___ PASSAGE

Jesus came for the dirty ones / So Jesus came for me


L ast Sunday, near the end of the service, the worship band performed a song written by Summitview’s very own Stephen Parker and Amber Constant. The song followed Pastor Perry’s sermon on Luke 2 and the utter lowliness of the shepherds who were visited by angels that first Christmas night. That the shepherds were the first to hear about the newborn King tells us a lot about the Savior the angels were proclaiming. First and foremost, it means that Jesus calls those who know they are sinners. Parker and Constant’s “Dirty Ones” is as somber as it is beautiful, and that contrast reveals the strange but amazing grace of Jesus.

Take a few minutes to listen, ponder and pray. And take note of the subtle verb-tense change in the last chorus.

“Push the cows out the way,
For a King’s to be born,”
Said the angelic choir
To sing for the scorned of the world

Even if I had riches
What gift would I bring?

______
___ THE INPUT

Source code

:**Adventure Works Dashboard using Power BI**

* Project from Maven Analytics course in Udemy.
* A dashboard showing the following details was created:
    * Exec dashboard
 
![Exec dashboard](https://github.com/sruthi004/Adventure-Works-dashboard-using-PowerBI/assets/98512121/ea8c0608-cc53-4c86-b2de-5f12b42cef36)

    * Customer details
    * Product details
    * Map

______

SET OF TASKS |
**a.** Reproduce every line of the dataset rows verbatim, from the first line through the last.
**b.** Write the next part of the post about the song "Dirty Ones," picking up right after its final line.

YOUR RESPONSES |
**a.**
Source code

:**Adventure Works Dashboard using Power BI**

* Project from Maven Analytics course in Udemy.
* A dashboard showing the following details was created:
    * Exec dashboard
 
![Exec dashboard](https://github.com/sruthi004/Adventure-Works-dashboard-using-PowerBI/assets/98512121/ea8c0608-cc53-4c86-b2de-5f12b42cef36)

    * Customer details
    * Product details
    * Map

**b.**
What item or gesture
Is fit for a King like him?

Jesus came for the dirty ones
The ones outside, unclean
And I am one of the dirty ones
So Jesus came for me

So I’ll go find my King
Where adulterers weep
Search the town for a place
That is surely beneath even me

Watch him teach the unworthy
And touch the impure
See him dine with the lowly
And heal those who don’t have a cure

Jesus came for the dirty ones
The ones outside, unclean
And I am one of the dirty ones
So Jesus came for me

Hear him plead for the town
That would scream for his blood
Watch him die so that swindlers and whores
Could be children of God

But God with us in flesh,
The one death could not hold,
Washed me white with his blood,
Bids me sing, “It is well with my soul.”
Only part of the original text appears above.